How do I find the optimal chunk size for multiprocessing.Pool
instances?
I used this before to create a generator of n
sudoku objects:
processes = multiprocessing.cpu_count()
worker_pool = multiprocessing.Pool(processes)
sudokus = worker_pool.imap_unordered(create_sudoku, range(n), n // processes + 1)
To measure the time, I use time.time()
before the snippet above, then I initialize the pool as described, then I convert the generator into a list (list(sudokus)
) to trigger generating the items (only for time measurement, I know this is nonsense in the final program), then I take the time using time.time()
again and output the difference.
I observed that the chunk size of n // processes + 1
results in times of around 0.425 ms per object. But I also observed that the CPU is only fully loaded the first half of the process, in the end the usage goes down to 25% (on an i3 with 2 cores and hyper-threading).
If I use a smaller chunk size of int(l // (processes**2) + 1)

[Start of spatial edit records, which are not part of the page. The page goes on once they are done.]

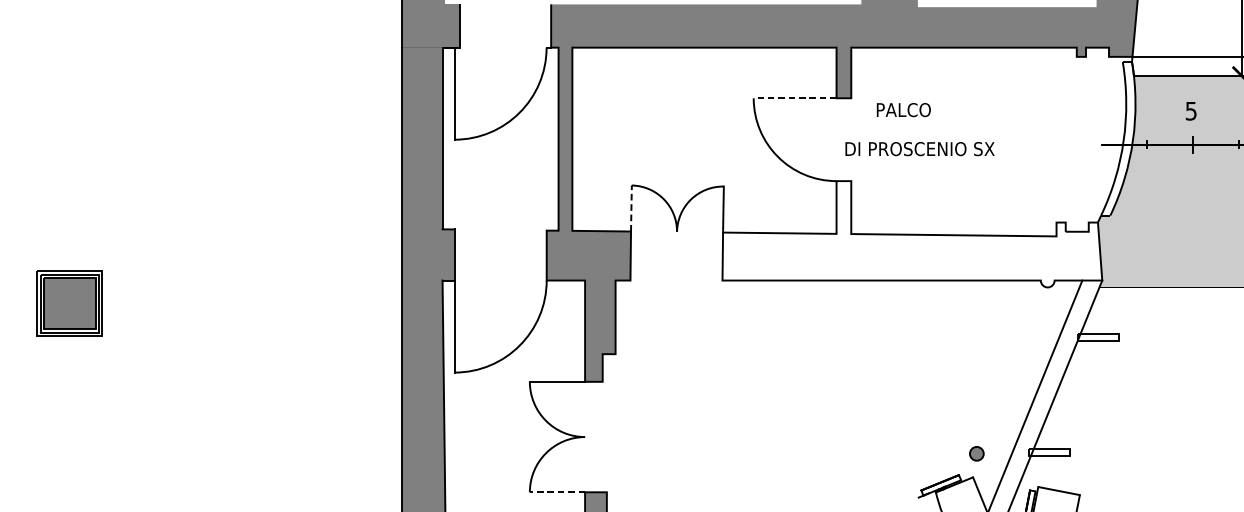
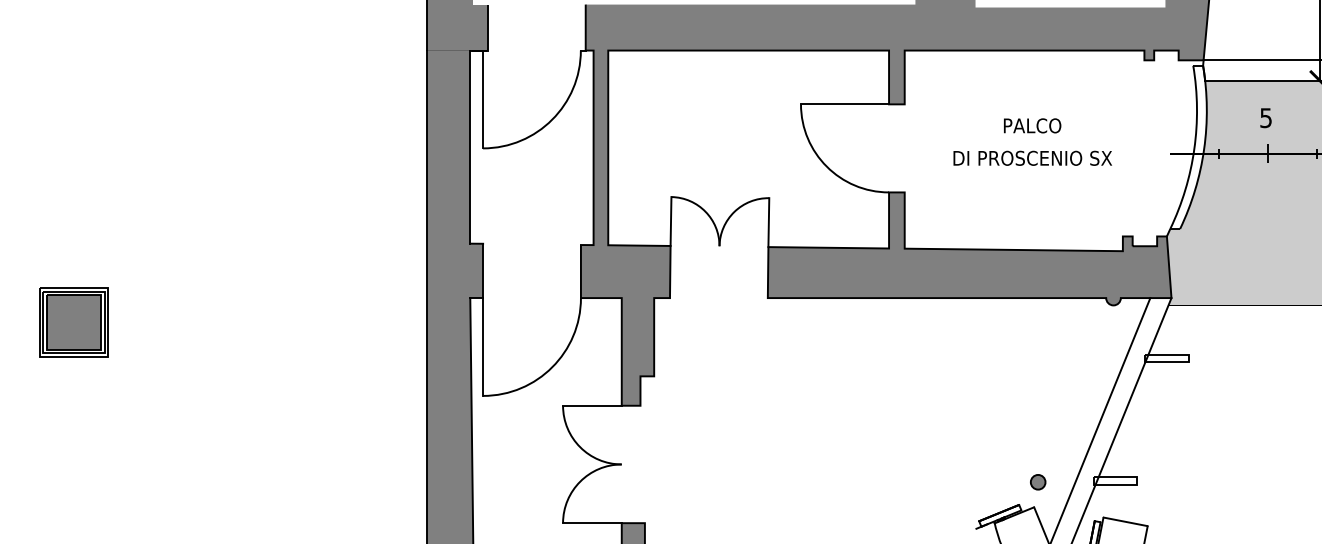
line: (794, 98) -> (844, 104), dashed -> solid
text: (903, 109) -> (1032, 125), moved
text: (919, 148) -> (1032, 157), moved
line: (631, 208) -> (671, 221), dashed -> solid
fill: (912, 233) -> (969, 248), added
line: (556, 492) -> (591, 523), dashed -> solid

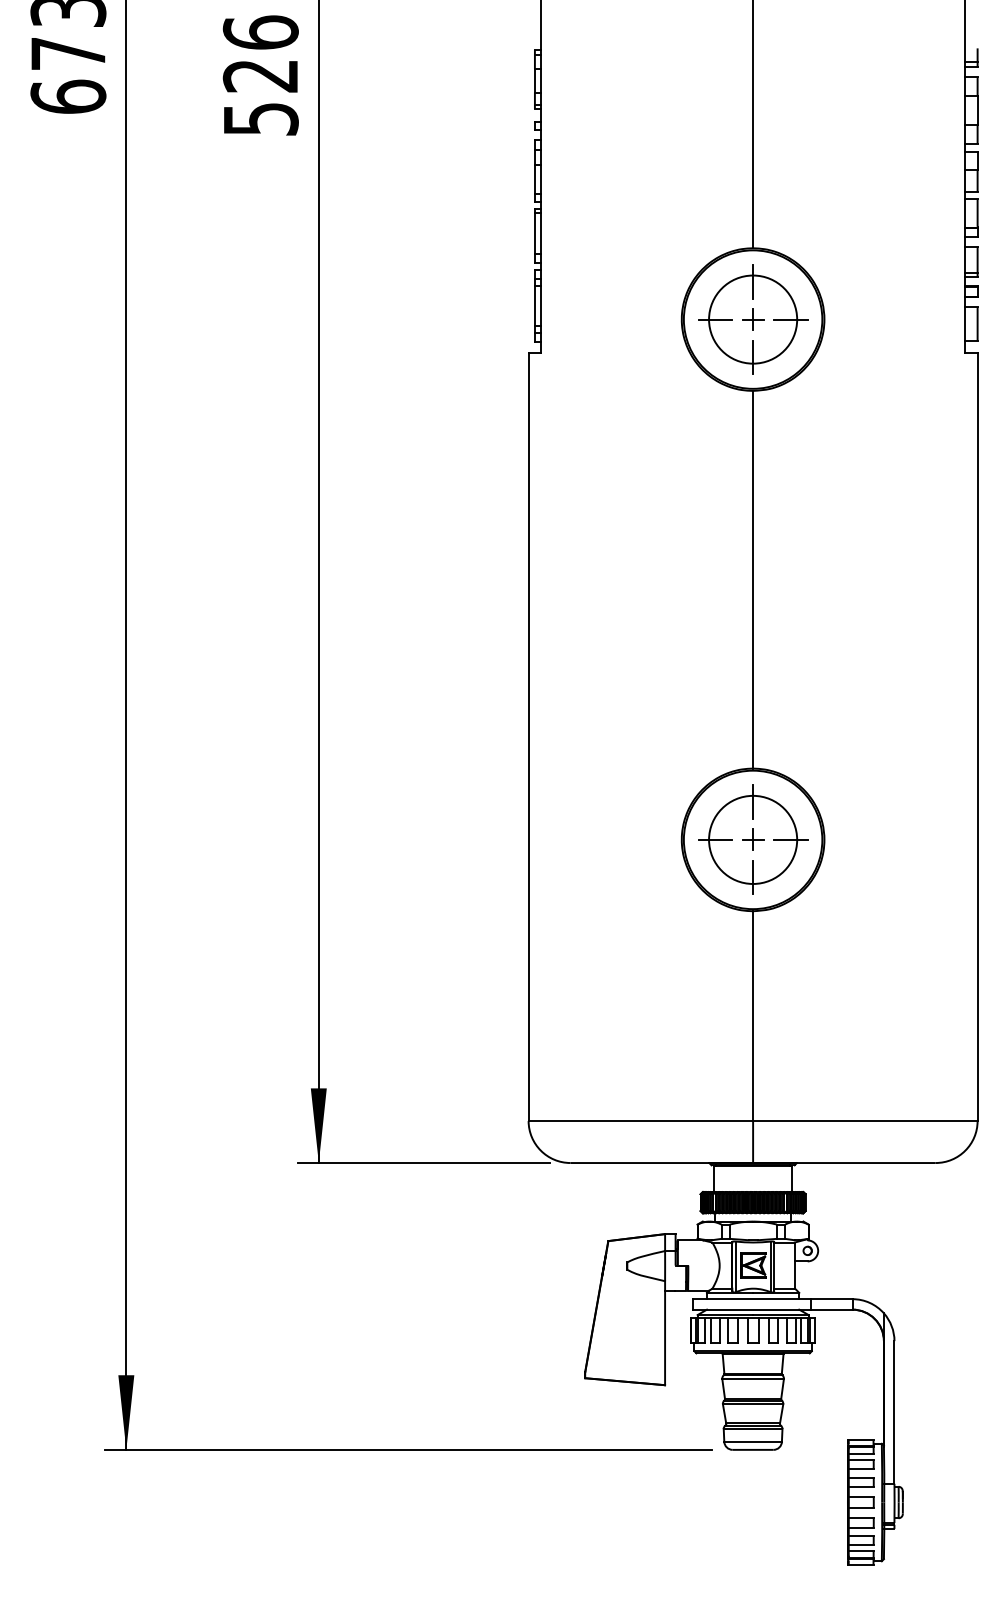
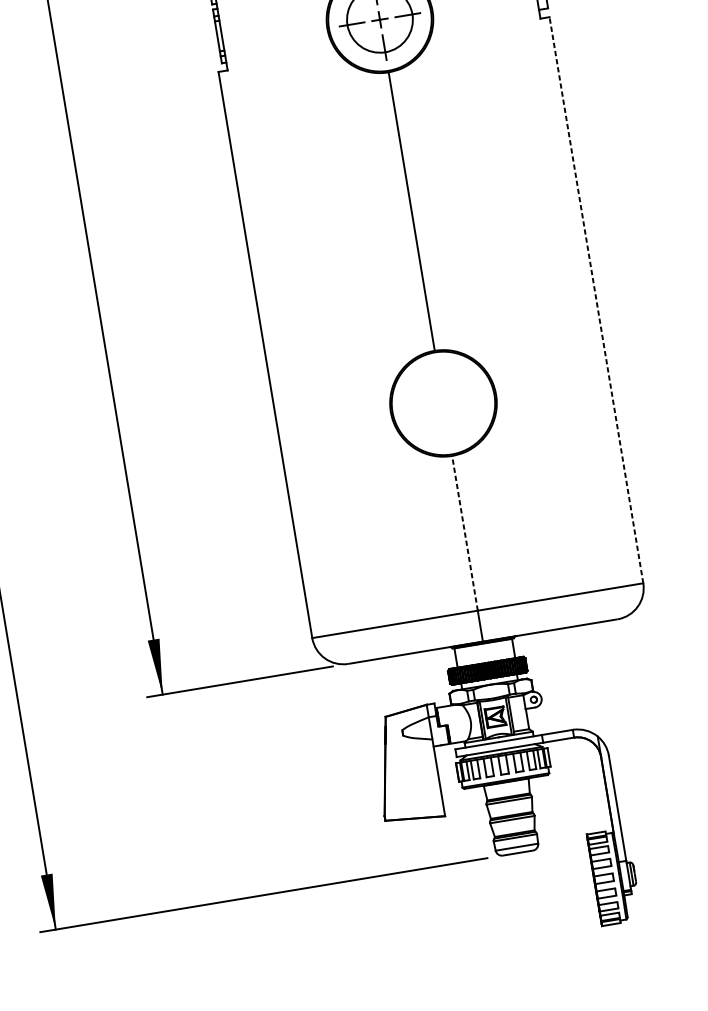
line: (977, 737) -> (596, 300), solid -> dashed
part: (753, 839) -> (443, 403), removed
line: (753, 1016) -> (465, 533), solid -> dashed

instead, I get times of around 0.355 ms instead and the CPU load is much better distributed. It just has some small spikes down to ca. 75%, but stays high for much longer part of the process time before it goes down to 25%.
Is there an even better formula to calculate the chunk size or a otherwise better method to use the CPU most effective? Please help me to improve this multiprocessing pool's effectiveness.